¡Huye!
(Get Out - EE.UU., 2017)
Dirección y guión: Jordan Peele.
Fotografía: Toby Oliver.
Música: Michael Abels.
Montaje: Gregory Plotkin.
Reparto: Daniel Kaluuya, Allison Williams, Catherine Keener, Bradley Whitford.
Duración: 104 minutos.
Distribuidora: UIP.
Salas: Monumental, Hoyts, Showcase, Village.
8 (ocho) puntos.
Hay un final memorable en la historia del cine. Es el de La noche de los muertos vivos (1968), la de George Romero, la película que inició de verdad el fenómeno zombie. Allí, luego de sortear las más macabras variantes, el protagonista no podía evitar algo peor: la bala del hombre blanco. De esta manera, el héroe (negro) del relato, se volvía un maniquí puesto a disposición de las hordas humanas, blancas, con rifles. Una serie fotográfica le adosaba a los créditos del film, un aire reminiscente al de aquellas imágenes que de sí hacía el Ku Klux Klan. Zombie o negro, lo mismo da.
Con esta vertiente juega el notable film del comediante Jordan Peele, vuelto aquí un artesano del suspense, con conciencia de cine y pizcas de películas memorables. Porque así como el film de Romero admite un eco pertinente, también lo hacen otros, geniales, como Yo dormí con un fantasma (1943), de Jacques Tourneur ‑con su zombie negro, de noche húmeda y ojos blancos‑, o la mismísima Scream 2 (1997), en donde el realizador Wes Craven se lo pasaba en grande, junto a personajes negros conscientes de la manipulación a la que eran sujetos, para sin embargo caer otra vez en la misma trampa.
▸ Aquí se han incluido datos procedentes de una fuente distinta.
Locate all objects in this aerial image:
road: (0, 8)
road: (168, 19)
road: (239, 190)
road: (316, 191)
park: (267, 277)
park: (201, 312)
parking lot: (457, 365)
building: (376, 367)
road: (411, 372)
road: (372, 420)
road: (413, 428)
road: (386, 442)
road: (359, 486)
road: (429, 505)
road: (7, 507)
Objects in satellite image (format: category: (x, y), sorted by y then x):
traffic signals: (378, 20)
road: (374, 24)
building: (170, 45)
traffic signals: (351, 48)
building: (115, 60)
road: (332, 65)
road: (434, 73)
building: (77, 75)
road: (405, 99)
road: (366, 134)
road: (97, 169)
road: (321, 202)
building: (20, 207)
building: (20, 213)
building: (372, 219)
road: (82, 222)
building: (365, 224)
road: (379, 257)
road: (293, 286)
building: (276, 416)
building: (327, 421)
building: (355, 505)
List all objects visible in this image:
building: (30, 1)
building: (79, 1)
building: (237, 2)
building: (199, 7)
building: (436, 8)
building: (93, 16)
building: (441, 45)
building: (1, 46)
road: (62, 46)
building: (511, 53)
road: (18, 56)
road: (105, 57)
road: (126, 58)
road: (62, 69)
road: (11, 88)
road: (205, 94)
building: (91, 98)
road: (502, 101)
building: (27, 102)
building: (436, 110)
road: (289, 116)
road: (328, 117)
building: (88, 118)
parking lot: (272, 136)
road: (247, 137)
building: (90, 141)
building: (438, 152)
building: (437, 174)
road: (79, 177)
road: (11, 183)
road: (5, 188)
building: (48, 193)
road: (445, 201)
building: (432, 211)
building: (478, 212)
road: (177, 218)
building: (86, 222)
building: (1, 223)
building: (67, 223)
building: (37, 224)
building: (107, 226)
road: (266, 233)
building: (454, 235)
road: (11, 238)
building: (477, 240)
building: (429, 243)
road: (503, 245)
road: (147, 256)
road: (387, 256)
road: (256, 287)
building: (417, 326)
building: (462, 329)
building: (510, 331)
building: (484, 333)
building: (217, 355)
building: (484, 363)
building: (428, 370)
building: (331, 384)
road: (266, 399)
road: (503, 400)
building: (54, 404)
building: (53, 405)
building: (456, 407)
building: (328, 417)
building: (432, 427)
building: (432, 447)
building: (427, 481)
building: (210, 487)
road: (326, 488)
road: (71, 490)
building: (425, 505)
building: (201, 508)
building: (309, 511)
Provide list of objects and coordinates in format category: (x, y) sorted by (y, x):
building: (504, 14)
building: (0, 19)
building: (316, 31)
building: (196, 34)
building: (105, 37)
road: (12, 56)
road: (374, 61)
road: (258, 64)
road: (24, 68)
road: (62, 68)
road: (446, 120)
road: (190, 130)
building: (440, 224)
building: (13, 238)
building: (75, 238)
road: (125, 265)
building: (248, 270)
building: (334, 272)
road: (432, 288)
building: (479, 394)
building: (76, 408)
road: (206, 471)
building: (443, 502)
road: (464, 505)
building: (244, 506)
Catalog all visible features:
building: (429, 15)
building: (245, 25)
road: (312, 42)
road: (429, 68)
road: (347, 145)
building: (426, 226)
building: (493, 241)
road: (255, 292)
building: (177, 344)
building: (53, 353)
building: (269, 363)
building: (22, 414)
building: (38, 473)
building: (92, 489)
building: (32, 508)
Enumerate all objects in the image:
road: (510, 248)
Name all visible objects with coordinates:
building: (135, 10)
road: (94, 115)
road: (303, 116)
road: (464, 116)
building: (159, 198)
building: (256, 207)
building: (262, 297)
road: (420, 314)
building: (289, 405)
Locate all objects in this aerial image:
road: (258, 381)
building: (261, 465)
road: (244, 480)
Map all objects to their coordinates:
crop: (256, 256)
Este engaño con advertencia es parte de la propuesta de ¡Huye!: hacia la morada del lobo se dirige el apenas cauto de Chris (Daniel Kaluuya), negro y con novia blanca. Es a la familia de ella a quien habrá de conocer, de vida reposada, casi idílica, en uno de esos suburbios de localización imprecisa, situado entre la ciudad y su afuera, ámbito ideal que el cine de Steven Spielberg sabe privilegiar y el de Tim Burton repudiar.
Todo está bien, hay sonrisas y bienvenidas, pero sin embargo no todo culmina por encajar. O por lo menos, son detalles apenas desequilibrados los que enmarañan el encanto: sirvientes negros, fiesta de recepción almidonada, miradas de sospecha y comentarios irónicos. Además de un juego de lotería que esconde un ritual. Puesto que no todo es lo que parece, no habrá mejor fortuna que persistir en el intento. Obcecación que es también la del espectador: querer saber qué pasa, qué es lo que se esconde tras esta amabilidad pulcra, en donde los poquitos negros que aparecen exhiben modales y vestuarios raros, además de miradas perdidas y reacciones inesperadas.
Hábilmente, ¡Huye! troca en película grotesca, en donde el escenario puede volverse instalación de experimentos bizarros. Así como lo lograba Jonathan Demmeen su remake de El embajador del miedo, cuando una pared falsa revelaba al encargado de trepanar cerebros. Aire similar, cómo no, al de los vericuetos que tramaba el Victor Frankenstein de Peter Cushing, con sus cerebros intercambiables, para los films de la productora británica Hammer.
Pero también, ¡Huye! es variación pretendida de lo que bien podría ser un episodio de la serie televisiva La dimensión desconocida, en donde los ingredientes para pulsar el relato y resaltar momentos macabros que develen algo mayor, están a la vista pero sin remedio que los evite. Como si se tratara de la casa de chocolate y dulces con los que la bruja de los cuentos de hada tienta los niños. Hacia ese lugar se dirige Chris, pero con una sorna que el film esgrime para herir la vanidad e inseguridad de los hombres blancos. En suma, podría pensarse ¡Huye! como una gran bufonada sobre los lugares comunes del blanco promedio, satisfecho en su mediocridad y tendiente a la violencia organizada.
Ahora bien, para llegar allí, el mejor momento del film estará en su punto medio, en la suspensión que logra entre lo cierto e incierto, entre el sueño y la vigilia. Situado en ese límite impreciso, Chris no sabe dónde está, qué es lo que sucede, y el efecto de extrañamiento puede estirarse cuanto se desee. Más allá de la resolución alcanzada, lo cierto está en que ese deseo difuso, de degradación y sujeción del otro, persiste y es verosímil. Lo que equivale a un comentario mordaz sobre el lugar social del negro en Estados Unidos pero también, por derivación, en tanto mirada de alerta ante la pequeñez mental con la que se justifican tantos privilegios sociales.